После долгих поисков Эдна, наконец, нашла уборную, занятую тремя любительницами, которые ссорились из-за единственного зеркала. Наряд Эдны был так прост, что переодевание отняло у нее всего несколько минут, и она тотчас же оставила это трио, которое заключило временное перемирие для того, чтобы обменяться замечаниями по поводу нее. Летти неотступно была при сестре, и, призвав на помощь невероятное терпение и упорство, они, наконец, добрались до какой-то кулисы, откуда кое-как могли видеть сцену.
Маленький, черненький, юркий и изящный человечек во фраке и цилиндре выделывал какие-то неторопливые па и подпевал себе тонким голоском. По многим признакам можно было судить, что песнь его патетического характера. Когда голос, казалось, совсем изменил ему, какая-то громадная женщина с копной светлых волос на голове грубо протискалась между Эдной и Летти, наступила им на ноги и с презрительным видом растолкала их.
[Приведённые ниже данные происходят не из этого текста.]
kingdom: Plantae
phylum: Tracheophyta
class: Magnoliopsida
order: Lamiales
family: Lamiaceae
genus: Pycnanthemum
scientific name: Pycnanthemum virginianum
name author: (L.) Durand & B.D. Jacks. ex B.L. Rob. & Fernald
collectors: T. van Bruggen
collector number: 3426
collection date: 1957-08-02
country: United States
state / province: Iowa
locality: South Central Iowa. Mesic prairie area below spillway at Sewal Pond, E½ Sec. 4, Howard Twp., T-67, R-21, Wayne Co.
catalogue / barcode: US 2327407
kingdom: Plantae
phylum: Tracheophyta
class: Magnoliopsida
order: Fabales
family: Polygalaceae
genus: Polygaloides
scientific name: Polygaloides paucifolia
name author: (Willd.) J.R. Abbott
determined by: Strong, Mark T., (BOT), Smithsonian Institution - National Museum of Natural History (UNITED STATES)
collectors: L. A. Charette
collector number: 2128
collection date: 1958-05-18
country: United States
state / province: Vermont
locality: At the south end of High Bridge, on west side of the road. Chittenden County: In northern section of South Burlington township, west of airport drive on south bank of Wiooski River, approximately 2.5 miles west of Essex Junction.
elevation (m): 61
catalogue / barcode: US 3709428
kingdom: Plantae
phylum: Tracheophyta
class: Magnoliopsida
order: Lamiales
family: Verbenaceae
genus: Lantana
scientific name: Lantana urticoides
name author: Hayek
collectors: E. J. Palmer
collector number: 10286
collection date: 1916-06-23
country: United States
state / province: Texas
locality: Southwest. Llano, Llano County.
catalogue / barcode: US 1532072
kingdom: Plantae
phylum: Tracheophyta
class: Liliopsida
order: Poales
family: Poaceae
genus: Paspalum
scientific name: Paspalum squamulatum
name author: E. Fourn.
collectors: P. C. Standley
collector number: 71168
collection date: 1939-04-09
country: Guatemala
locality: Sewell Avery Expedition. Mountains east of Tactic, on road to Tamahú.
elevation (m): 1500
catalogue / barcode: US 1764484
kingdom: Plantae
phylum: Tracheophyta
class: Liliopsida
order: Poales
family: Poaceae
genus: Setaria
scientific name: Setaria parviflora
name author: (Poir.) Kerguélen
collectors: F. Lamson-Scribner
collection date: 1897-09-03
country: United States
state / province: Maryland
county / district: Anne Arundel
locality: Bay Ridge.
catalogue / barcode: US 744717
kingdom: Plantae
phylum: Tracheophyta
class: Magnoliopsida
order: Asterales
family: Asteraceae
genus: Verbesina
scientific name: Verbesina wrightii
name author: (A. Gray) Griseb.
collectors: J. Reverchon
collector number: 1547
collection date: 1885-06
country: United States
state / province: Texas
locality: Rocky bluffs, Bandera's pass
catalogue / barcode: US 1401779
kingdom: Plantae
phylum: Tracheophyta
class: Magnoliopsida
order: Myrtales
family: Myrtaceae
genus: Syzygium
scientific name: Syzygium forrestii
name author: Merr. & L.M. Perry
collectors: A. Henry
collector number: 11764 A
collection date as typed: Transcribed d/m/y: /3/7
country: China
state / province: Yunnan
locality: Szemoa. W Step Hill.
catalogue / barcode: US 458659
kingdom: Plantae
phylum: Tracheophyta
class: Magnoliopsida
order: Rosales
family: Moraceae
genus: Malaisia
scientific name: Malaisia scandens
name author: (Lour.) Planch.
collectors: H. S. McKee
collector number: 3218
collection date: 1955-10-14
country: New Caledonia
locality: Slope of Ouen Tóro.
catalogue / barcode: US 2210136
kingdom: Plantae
— Уж эти дурацкие любительницы! — прошипела она, проходя мимо них, и через минуту была уже на сцене и отвешивала грациозные поклоны публике, в то время как маленький черненький человек все еще вытанцовывал свои замысловатые па.
— Здравствуйте, девицы!
Это приветствие, ласково произнесенное над ухом Эдны, заставило ее несколько податься в сторону от неожиданности. Гладко выбритое, луноподобное лицо посылало ей самую добродушную улыбку на свете. По наряду соседа можно было заключить, что он готовится изобразить типичного босяка, несмотря на отсутствие неизбежных бакенбард.
— Ну, это чепуха! Приклеить их — дело одной секунды! — объяснил он, заметив легкое недоумение в глазах Эдны. — От них страшно потеешь! — продолжал он свое объяснение, размахивая бутафорскими бакенбардами. — А у вас какое амплуа? — спросил он, рассматривая Эдну.
— Лирическая певица, сопрано, — ответила Эдна, стараясь проявить как можно больше развязности и уверенности.
— А зачем надо вам проделывать это? — бесцеремонно спросил он.
— А так, шутки ради! — в том же тоне отозвалась она.
— Как только мои глаза остановились на вас, я тотчас же понял все. Послушайте, барышня, а не работаете ли вы для газеты, а?
— За всю мою жизнь я видела только одного редактора газеты, — сказала она, — и надо вам сказать… мы с ним сразу не поладили.
— Вы что, за работой пришли к нему?
Эдна беспечно кивнула, тщетно пытаясь найти предлог, чтобы переменить тему разговора.
— Что же он сказал вам?
— Сказал, что за одну неделю у него перебывало восемнадцать барышень, таких же, как я.
— Что называется, сразу заморозил, так, что ли? — Молодой человек с лунообразным лицом расхохотался и ударил себя по бедрам. — Как видите, мы тоже не лишены наблюдательности. Воскресные газеты страшно хотят напечатать что-нибудь насчет «любительских вечеров», но нашему хозяину это не очень улыбается. При одной мысли об этом у него глаза на лоб вылезают.
— А ваше амплуа какое? — спросила девушка.
— Мое? Сегодня я — босяк, трамп. Разве вы не знаете, я — Чарли Уэлш.
Она поняла, что это имя должно было сразу сказать ей все, но могла только вежливо ответить:
— Ах, вот как!
Она чуть-чуть не рассмеялась, увидев, как разочарованно вытянулось лицо ее собеседника, а затем приняло недовольное выражение, и он грубовато сказал:
— Не может быть, чтобы вы находились здесь и никогда не слышали о Чарли Уэлше! Или вы слишком молоды и неопытны! Ведь я единственный, единственный настоящий любитель на это амплуа. Вы, наверное, видели меня! Я выступаю всюду. При желании я легко мог бы сделаться профессионалом, но играть в качестве любителя гораздо выгоднее.
— Но что это за «единственный»? — осведомилась Эдна. — Мне интересно знать, что это такое.
— Конечно, конечно, — очень галантно отвечал Чарли. — Я сейчас дам вам самые исчерпывающие сведения. Единственный — это несравненный, неподражаемый. Это тот, кто исполняет свой номер лучше всякого другого. Вот и все! Поняли?
Эдна поняла.
— Чтобы еще лучше вразумить вас, — продолжал он, — я попрошу вас бросить взгляд на меня. Я — единственный настоящий любитель, который знает, может и умеет все! Сегодня я изображаю босяка. Имейте в виду, что изображать, будто ты неумело играешь, гораздо труднее, чем в самом деле играть. Любительское искусство — самое настоящее, самое высокое искусство. Я все умею, начиная с чтения монологов до характерных танцев в голландских пантомимах. Помните же: я — Чарли Уэлш, единственный, неподражаемый Чарли Уэлш.